The following snapshot flags may be modified by privileged users:
- NEXT3_SNAPFILE_ENABLED_FL - snapshot file read access enabled.
- NEXT3_SNAPFILE_TAGGED_FL - user tag for general snapshot management purpose.
- Set by next3_snapshot_set_flags() under snapshot_mutex and inode_mutex.
- NEXT3_SNAPFILE_ACTIVE_FL - identifies the active snapshot file (last snapshot taken).
- NEXT3_SNAPFILE_OPEN_FL - snapshot file is open for read (mounted via loop device).
- NEXT3_SNAPFILE_INUSE_FL - cannot be removed from list (has blocks that are in-use by older snapshots).
- NEXT3_SNAPFILE_DELETED_FL - marked for deletion on next snapshot list cleanup.
- NEXT3_SNAPFILE_SHRUNK_FL - unused block were freed on previous snapshot list cleanup.
- Set by next3_snapshot_update() under snapshot_mutex after snapshot control operations.
The file system has some global bitmaps and counters that are modified indirectly by snapshot COW operations. Whenever a block is allocated for the active snapshot file, the block bitmap is updated along with the exclude bitmap.
The following counters are affected by snapshot COW operations that allocate new active snapshot blocks:
- next3_group_desc.bg_free_blocks_count
- next3_super_block.s_free_blocks_count
- next3_sb_info.s_freeblocks_counter
Blocks that are mapped to snapshot files are not modifiable by users, because:
- snapshot files are read-only.
- snapshots on the list cannot be unlinked nor truncated by users.
- all snapshot file blocks are freed before a snapshot is removed from the list.
- Active snapshot blocks are allocated, modified and journaled (data blocks are ordered) by next3_snapshot_test_and_cow() under various snapshot race protections (next3_snapshot_race.patch).
- Deleted snapshot blocks are moved or freed by next3_snapshot_shrink,merge,remove() under snapshot_mutex.
The exclude inode is a regular file with a special reserved inode number (NEXT3_INO_EXCLUDE). It's data blocks are the exclude bitmap blocks. This is very similar to the Ext3 "resize" special inode, whose blocks are the reserved GDT blocks for file system resize.
Exclude inode blocks are allocated and initialized by tune2fs/mke2fs/resize2fs on an un-mounted fs. The special exclude inode is not accessible to users because it has no directory entry.

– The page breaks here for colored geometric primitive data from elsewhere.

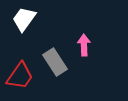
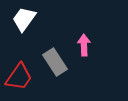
red trapezoid: moved 1 px left, 1 px down
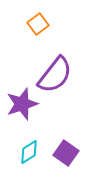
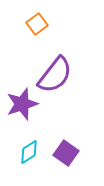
orange square: moved 1 px left
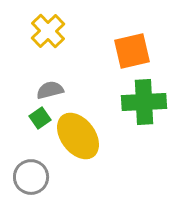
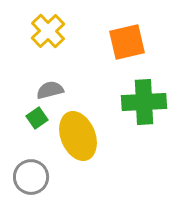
orange square: moved 5 px left, 9 px up
green square: moved 3 px left
yellow ellipse: rotated 15 degrees clockwise
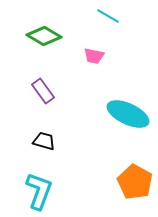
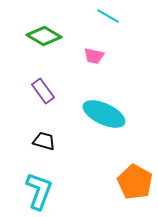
cyan ellipse: moved 24 px left
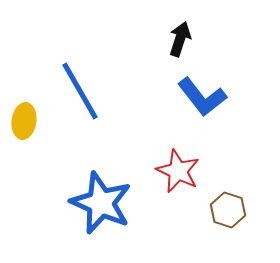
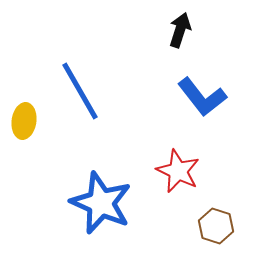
black arrow: moved 9 px up
brown hexagon: moved 12 px left, 16 px down
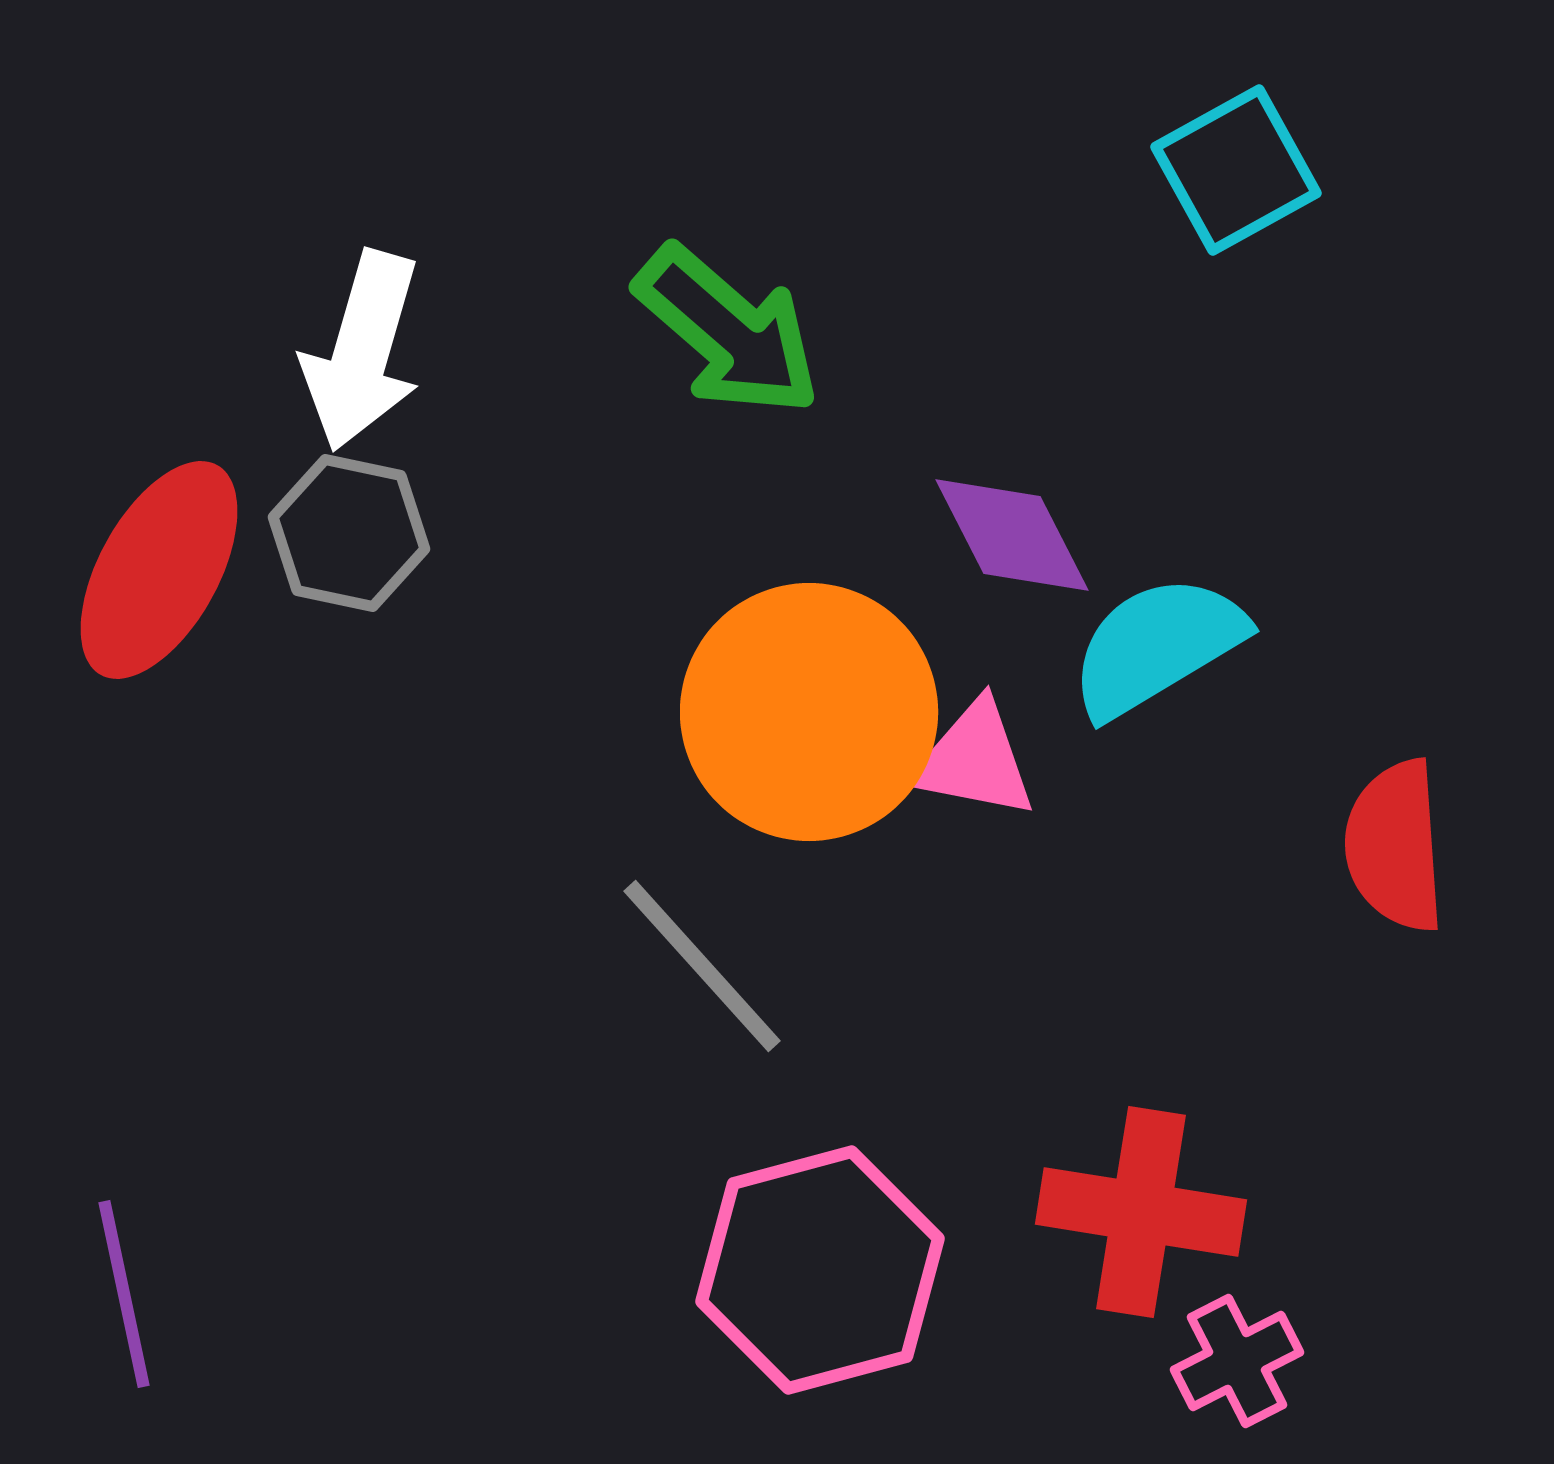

- Exclude bitmap blocks are modified and journaled (ordered) by next3_snapshot_test_and_cow() with atomic set_bit operation.
When truncating or unlinking regular files and directories, their blocks are unmapped from their inode and cleared from the block bitmap. Before the blocks are cleared from block bitmap, they may be mapped to the active snapshot inode. In that case, they are not cleared from block bitmap and they are set in the exclude bitmap.
- The un-mapping of blocks from their inode and mapping of these blocks to the active snapshot is journaled together in the same transaction.
Before writing to a regular file, missing data blocks are allocated and mapped to the file's inode. Before overwriting an entire allocated data block, the block may be mapped to the active snapshot inode. In that case, a new data block is allocated and mapped to the file's inode in place of the moved block.
- The mapping of the new block and remapping of the old block to the active snapshot is journaled together in the same transaction.
- If new block allocation fails, the old block is not moved to active snapshot and the write operation fails.